The agenda for the November 5, 1999, meeting of the Oklahoma State Textbook Committee failed to provide as a matter of law sufficient notice to the public as required under the Open Meeting Act, 25 O.S. 1991 and Supp. 1999, §§ 301 through 314, to allow the Committee to lawfully consider or vote upon the requirement of a disclaimer to be added to or placed in textbooks by publishers. Any vote to require such a disclaimer under the November 5, 1999, agenda was a willful violation of the Open Meeting Act and therefore invalid.
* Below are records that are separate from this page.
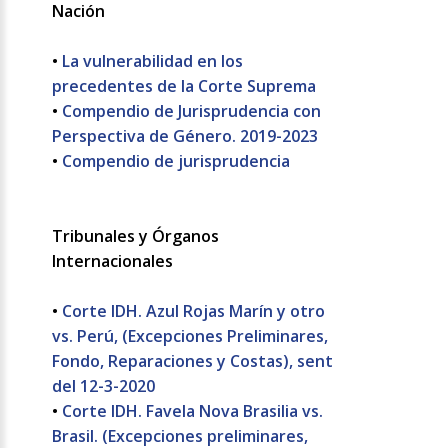
Nación
•
La vulnerabilidad en los
precedentes de la Corte Suprema
•
Compendio de Jurisprudencia con
Perspectiva de Género. 2019-2023
•
Compendio de jurisprudencia
Tribunales y Órganos
Internacionales
•
Corte IDH. Azul Rojas Marín y otro
vs. Perú, (Excepciones Preliminares,
Fondo, Reparaciones y Costas), sent
del 12-3-2020
•
Corte IDH. Favela Nova Brasilia vs.
Brasil. (Excepciones preliminares,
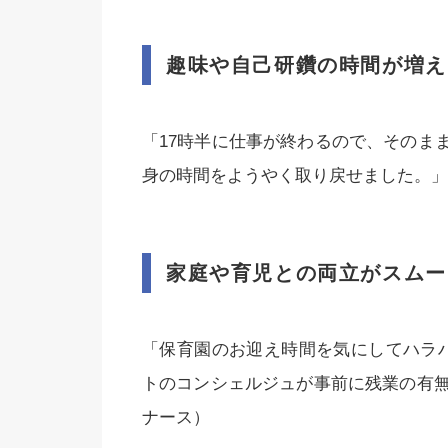
趣味や自己研鑽の時間が増え
「17時半に仕事が終わるので、そのま
身の時間をようやく取り戻せました。」
家庭や育児との両立がスムー
「保育園のお迎え時間を気にしてハラ
トのコンシェルジュが事前に残業の有無
ナース）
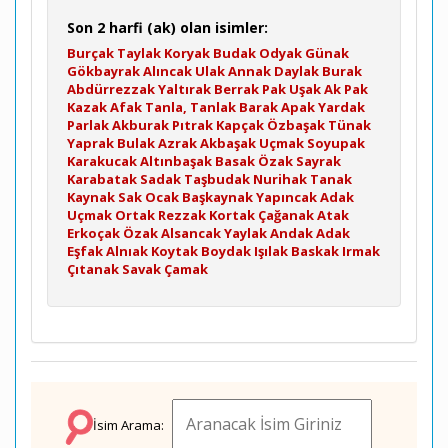
Son 2 harfi (ak) olan isimler:
Burçak
Taylak
Koryak
Budak
Odyak
Günak
Gökbayrak
Alıncak
Ulak
Annak
Daylak
Burak
Abdürrezzak
Yaltırak
Berrak
Pak
Uşak
Ak
Pak
Kazak
Afak
Tanla, Tanlak
Barak
Apak
Yardak
Parlak
Akburak
Pıtrak
Kapçak
Özbaşak
Tünak
Yaprak
Bulak
Azrak
Akbaşak
Uçmak
Soyupak
Karakucak
Altınbaşak
Basak
Özak
Sayrak
Karabatak
Sadak
Taşbudak
Nurihak
Tanak
Kaynak
Sak
Ocak
Başkaynak
Yapıncak
Adak
Uçmak
Ortak
Rezzak
Kortak
Çağanak
Atak
Erkoçak
Özak
Alsancak
Yaylak
Andak
Adak
Eşfak
Alnıak
Koytak
Boydak
Işılak
Baskak
Irmak
Çıtanak
Savak
Çamak
İsim Arama:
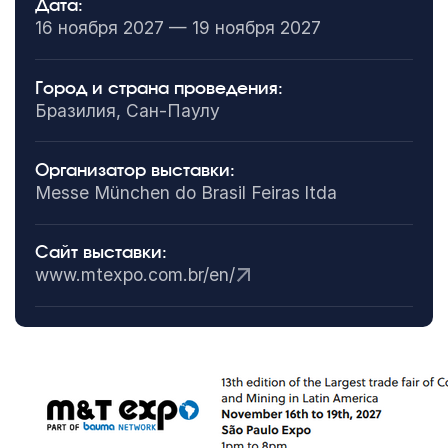
Дата:
16 ноября 2027 — 19 ноября 2027
Город и страна проведения:
Бразилия, Сан-Паулу
Организатор выставки:
Messe München do Brasil Feiras ltda
Сайт выставки:
www.mtexpo.com.br/en/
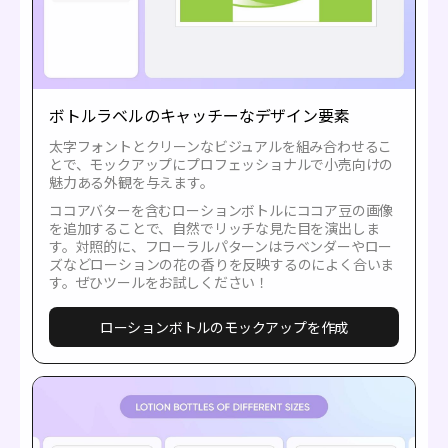
ボトルラベルのキャッチーなデザイン要素
太字フォントとクリーンなビジュアルを組み合わせるこ
とで、モックアップにプロフェッショナルで小売向けの
魅力ある外観を与えます。
ココアバターを含むローションボトルにココア豆の画像
を追加することで、自然でリッチな見た目を演出しま
す。対照的に、フローラルパターンはラベンダーやロー
ズなどローションの花の香りを反映するのによく合いま
す。ぜひツールをお試しください！
ローションボトルのモックアップを作成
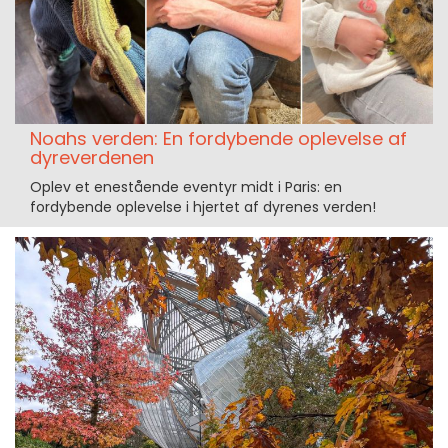
Noahs verden: En fordybende oplevelse af
dyreverdenen
Oplev et enestående eventyr midt i Paris: en
fordybende oplevelse i hjertet af dyrenes verden!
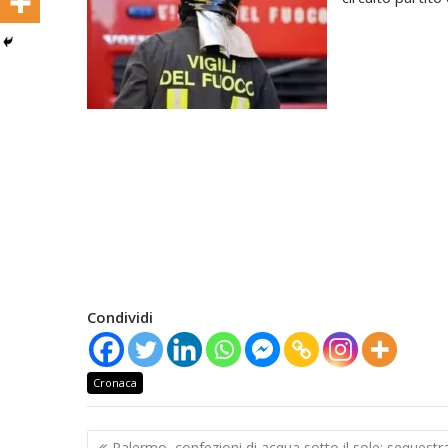
Condividi
Cronaca
Navigazione
Palermo, confezioni di acqua sotto il sole: sequestr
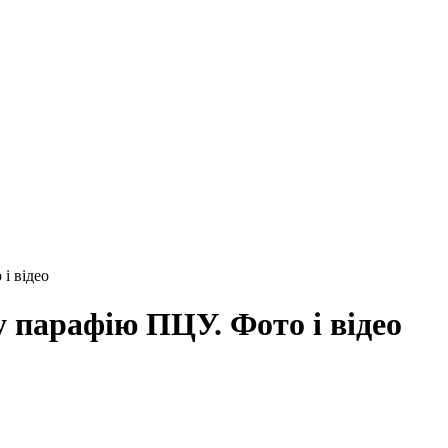
і відео
 парафію ПЦУ. Фото і відео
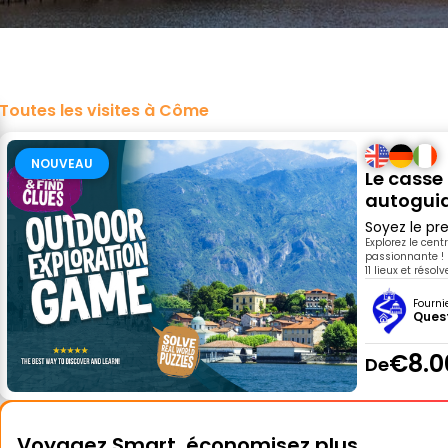
Toutes les visites à Côme
NOUVEAU
Le casse
autogui
Soyez le pre
Explorez le cen
passionnante ! 
11 lieux et réso
Fourni
Ques
€8.0
De
Voyagez Smart, économisez plus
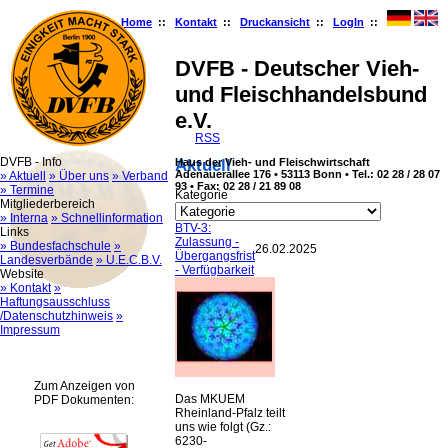
Home
::
Kontakt
::
Druckansicht
::
LogIn
::
DVFB - Deutscher Vieh-
und Fleischhandelsbund
e.V.
RSS
DVFB - Info
Haus der Vieh- und Fleischwirtschaft
Aktuell
Adenauerallee 176 • 53113 Bonn • Tel.: 02 28 / 28 07
» Aktuell
» Über uns
» Verband
93 • Fax: 02 28 / 21 89 08
» Termine
Kategorie
Mitgliederbereich
» Interna
» Schnellinformation
BTV-3:
Links
Zulassung -
» Bundesfachschule
»
26.02.2025
Übergangsfrist
Landesverbände
» U.E.C.B.V.
- Verfügbarkeit
Website
» Kontakt
»
Haftungsausschluss
/Datenschutzhinweis
»
Impressum
Zum Anzeigen von
Das MKUEM
PDF Dokumenten:
Rheinland-Pfalz teilt
uns wie folgt (Gz.:
6230-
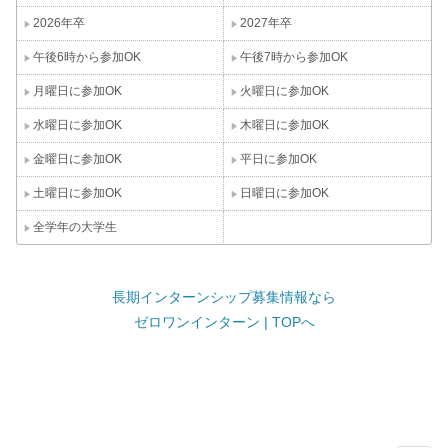
2026年卒
2027年卒
午後6時から参加OK
午後7時から参加OK
月曜日に参加OK
火曜日に参加OK
水曜日に参加OK
木曜日に参加OK
金曜日に参加OK
平日に参加OK
土曜日に参加OK
日曜日に参加OK
全学年の大学生
長期インターンシップ募集情報なら
ゼロワンインターン | TOPへ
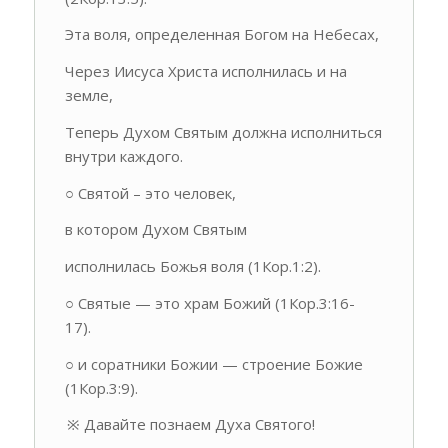
Эта воля, определенная Богом на Небесах,
Через Иисуса Христа исполнилась и на
земле,
Теперь Духом Святым должна исполниться
внутри каждого.
○ Святой – это человек,
в котором Духом Святым
исполнилась Божья воля (1Кор.1:2).
○ Святые — это храм Божий (1Кор.3:16-
17).
○ и соратники Божии — строение Божие
(1Кор.3:9).
※
Давайте познаем Духа Святого!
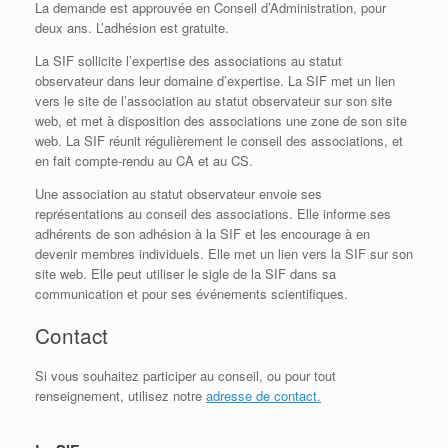
La demande est approuvée en Conseil d’Administration, pour
deux ans. L’adhésion est gratuite.
La SIF sollicite l’expertise des associations au statut
observateur dans leur domaine d’expertise. La SIF met un lien
vers le site de l’association au statut observateur sur son site
web, et met à disposition des associations une zone de son site
web. La SIF réunit régulièrement le conseil des associations, et
en fait compte-rendu au CA et au CS.
Une association au statut observateur envoie ses
représentations au conseil des associations. Elle informe ses
adhérents de son adhésion à la SIF et les encourage à en
devenir membres individuels. Elle met un lien vers la SIF sur son
site web. Elle peut utiliser le sigle de la SIF dans sa
communication et pour ses événements scientifiques.
Contact
Si vous souhaitez participer au conseil, ou pour tout
renseignement, utilisez notre
adresse de contact.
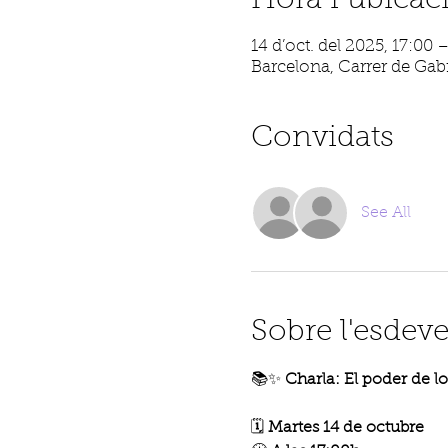
Hora i ubicac
14 d’oct. del 2025, 17:00 
Barcelona, Carrer de Gabr
Convidats
See All
Sobre l'esdev
📚✨ 
Charla: El poder de lo
🗓 
Martes 14 de octubre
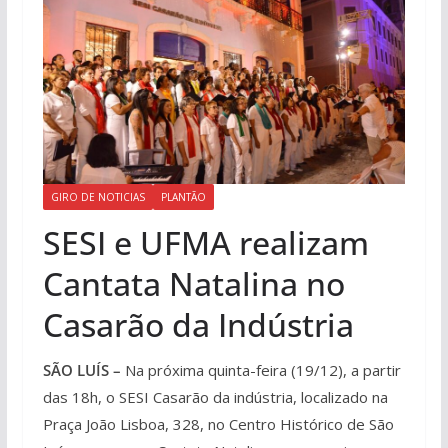
GIRO DE NOTICIAS
PLANTÃO
SESI e UFMA realizam
Cantata Natalina no
Casarão da Indústria
SÃO LUÍS –
Na próxima quinta-feira (19/12), a partir
das 18h, o SESI Casarão da indústria, localizado na
Praça João Lisboa, 328, no Centro Histórico de São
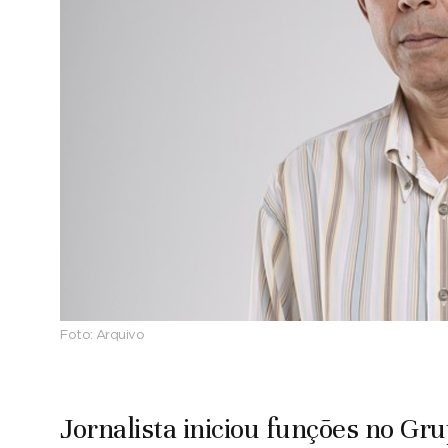
Foto:
Arquivo
Jornalista iniciou funções no G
1 The State Superintendent of Public Instruction or a designated member of the staff shall serve as Secretary of the Committee and vote only when there is a tie vote in the membership of the Committee. See 70 O.S. Supp. 1999, § 16-101.

2 The text of the disclaimer was obtained from a transcript of the November 5, 1999, meeting. Due to some procedural confusion, it is not entirely clear which books are to contain the disclaimer and how it is to be added, i. e. by gluing in, printing in text, inserting by flyer, etc.

3 The Act also provides for criminal penalties in 25 O.S. 1991, § 314, making a willful violation a misdemeanor punishable by a fine not exceeding $500.00 or imprisonment in the county jail for a period not exceeding one year or by both fine and imprisonment.